E l’Italia? "Si prepara ad autorizzare pochi operatori", prosegue l'esperto. Banca d’Italia gestisce il percorso semplificato per gli operatori già vigilati (banche, SIM, IP, IMEL), mentre Consob segue l’iter estensivo per i provider puri. "Il problema", spiega Mandelli, "è che delle 150 persone giuridiche iscritte al registro OAM dei VASP, solo 45 hanno avviato un confronto informale con le autorità e appena 7 hanno presentato un pre-filing. Al momento non è stata rilasciata neppure una licenza né da Banca d’Italia né da Consob".

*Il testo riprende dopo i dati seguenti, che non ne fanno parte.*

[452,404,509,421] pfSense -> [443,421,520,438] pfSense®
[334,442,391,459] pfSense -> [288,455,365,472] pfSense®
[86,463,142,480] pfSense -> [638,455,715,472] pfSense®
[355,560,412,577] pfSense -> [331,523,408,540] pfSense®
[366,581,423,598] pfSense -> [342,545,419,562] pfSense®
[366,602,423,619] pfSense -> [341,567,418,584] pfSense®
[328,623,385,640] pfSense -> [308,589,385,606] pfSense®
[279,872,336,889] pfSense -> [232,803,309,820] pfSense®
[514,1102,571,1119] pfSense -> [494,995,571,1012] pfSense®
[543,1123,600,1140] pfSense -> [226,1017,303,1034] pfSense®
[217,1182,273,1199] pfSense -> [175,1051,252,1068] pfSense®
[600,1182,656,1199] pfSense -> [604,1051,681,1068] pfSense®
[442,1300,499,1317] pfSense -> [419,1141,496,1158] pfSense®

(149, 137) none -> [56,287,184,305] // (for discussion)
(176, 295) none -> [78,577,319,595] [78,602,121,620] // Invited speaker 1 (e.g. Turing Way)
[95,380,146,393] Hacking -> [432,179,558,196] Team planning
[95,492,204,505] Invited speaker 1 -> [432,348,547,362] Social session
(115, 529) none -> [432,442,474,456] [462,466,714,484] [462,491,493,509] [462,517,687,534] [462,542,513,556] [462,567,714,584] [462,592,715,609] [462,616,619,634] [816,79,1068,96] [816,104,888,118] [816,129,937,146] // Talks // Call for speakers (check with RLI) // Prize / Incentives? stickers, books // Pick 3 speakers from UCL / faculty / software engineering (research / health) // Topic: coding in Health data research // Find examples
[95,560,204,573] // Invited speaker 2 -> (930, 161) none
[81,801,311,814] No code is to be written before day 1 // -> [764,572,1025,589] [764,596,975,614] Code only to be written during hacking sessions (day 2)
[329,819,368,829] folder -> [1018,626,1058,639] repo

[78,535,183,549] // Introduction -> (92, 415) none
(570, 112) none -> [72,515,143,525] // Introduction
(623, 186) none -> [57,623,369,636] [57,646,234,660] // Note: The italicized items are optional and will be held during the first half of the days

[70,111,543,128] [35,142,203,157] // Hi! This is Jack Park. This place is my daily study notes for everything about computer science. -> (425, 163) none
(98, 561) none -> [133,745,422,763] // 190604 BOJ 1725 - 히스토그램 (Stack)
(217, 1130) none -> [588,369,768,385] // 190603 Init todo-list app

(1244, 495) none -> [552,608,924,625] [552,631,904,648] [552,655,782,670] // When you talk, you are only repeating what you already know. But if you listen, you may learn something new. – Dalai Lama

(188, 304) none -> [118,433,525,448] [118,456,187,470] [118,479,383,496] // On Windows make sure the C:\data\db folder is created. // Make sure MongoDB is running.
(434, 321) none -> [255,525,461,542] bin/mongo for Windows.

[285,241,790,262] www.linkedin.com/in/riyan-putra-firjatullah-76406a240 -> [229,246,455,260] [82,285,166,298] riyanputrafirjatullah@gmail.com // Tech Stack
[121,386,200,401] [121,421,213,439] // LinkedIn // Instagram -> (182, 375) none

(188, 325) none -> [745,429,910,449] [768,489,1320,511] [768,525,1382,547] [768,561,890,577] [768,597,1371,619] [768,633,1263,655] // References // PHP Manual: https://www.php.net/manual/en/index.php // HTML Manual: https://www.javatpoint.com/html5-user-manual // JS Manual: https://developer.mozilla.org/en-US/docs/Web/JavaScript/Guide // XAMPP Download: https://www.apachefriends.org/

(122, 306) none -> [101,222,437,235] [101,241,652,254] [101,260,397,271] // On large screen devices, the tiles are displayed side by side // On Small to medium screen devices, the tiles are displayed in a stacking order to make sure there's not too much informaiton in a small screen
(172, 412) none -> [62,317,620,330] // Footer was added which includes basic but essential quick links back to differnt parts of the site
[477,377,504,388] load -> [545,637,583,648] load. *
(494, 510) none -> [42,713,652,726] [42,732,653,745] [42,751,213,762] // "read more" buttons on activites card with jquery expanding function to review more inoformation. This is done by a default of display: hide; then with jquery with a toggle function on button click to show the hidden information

Nel frattempo, tutti i principali operatori cripto italiani hanno presentato o presenteranno comunque la domanda ufficiale entro il 31 dicembre 2025, così da poter operare in regime di grandfathering fino a giugno 2026. Tuttavia, osserva Mandelli, "l’impostazione estremamente rigorosa delle autorità lascia facilmente pensare che solo pochi VASP italiani riusciranno a ottenere le licenze MiCA in Italia". Per molti player minori si apre quindi la strada dell’arbitraggio regolamentare: Malta e Cipro offrono, per esempio, percorsi più snelli e oneri di governance inferiori, "cercare licenze altrove non è la strada più giusta, ma cosa fare altrimenti?", ammette l’esperto.
Oltre al nodo delle licenze, c'è un ulteriore tema che accende il dibattito: la tassazione del 33% sulle plusvalenze da criptovalute, un tema introdotto nella nuova Legge di Bilancio e che ha sollevato più confusione che altro. Su questo punto il Ceo Ametrano ha commentato: "L’aumento al 33% è un provvedimento senza fondamento, che molti considerano incostituzionale. La Costituzione tutela il risparmio in tutte le sue forme: non ha senso che un risparmiatore che compra Bitcoin paghi più tasse di chi compra un ETF su Bitcoin, che resta al 26%. Non si capisce perché una forma di risparmio debba essere tassata più di altre".
"In Commissione, persino Banca d’Italia ha dichiarato che cambiare la normativa fiscale ogni anno non è auspicabile: investitori e risparmiatori hanno bisogno di stabilità e non c’è ragione per un’aliquota più alta". E aggiunge: "Qui sembra davvero che si voglia distruggere l’industria italiana: non si rilasciano licenze agli operatori seri e si aumenta la tassazione. Detto questo, Bitcoin non smette di crescere e non smetterà, perché tutti i mercati europei si stanno aprendo e nei prossimi mesi vedremo grandi afflussi di capitale".
Ametrano prosegue: "Purtroppo c'è ancora molto scetticismo sull’idea che Bitcoin sia l’equivalente digitale dell’oro. Se fossimo tutti d’accordo che Bitcoin è oro digitale, il prezzo sarebbe già a un milione di dollari, perché non ci è ancora arrivato? Perché non tutti lo vedono così". E conclude: "Bitcoin ha la particolarità di essere trattato da alcuni operatori, soprattutto hedge fund, come una proxy dei titoli tecnologici del Nasdaq. Siccome è quotato 24 ore su 24, 7 giorni su 7, se arriva una dichiarazione politica a mercati chiusi, il primo asset su cui fare de-risking è Bitcoin: Bitcoin assorbe per primo qualsiasi shock. Finché questa doppia natura persisterà, vivremo ancora forti momenti di volatilità. Io li vedo come un’opportunità, altrimenti Bitcoin sarebbe già a un milione di dollari, un traguardo che per me è del tutto plausibile".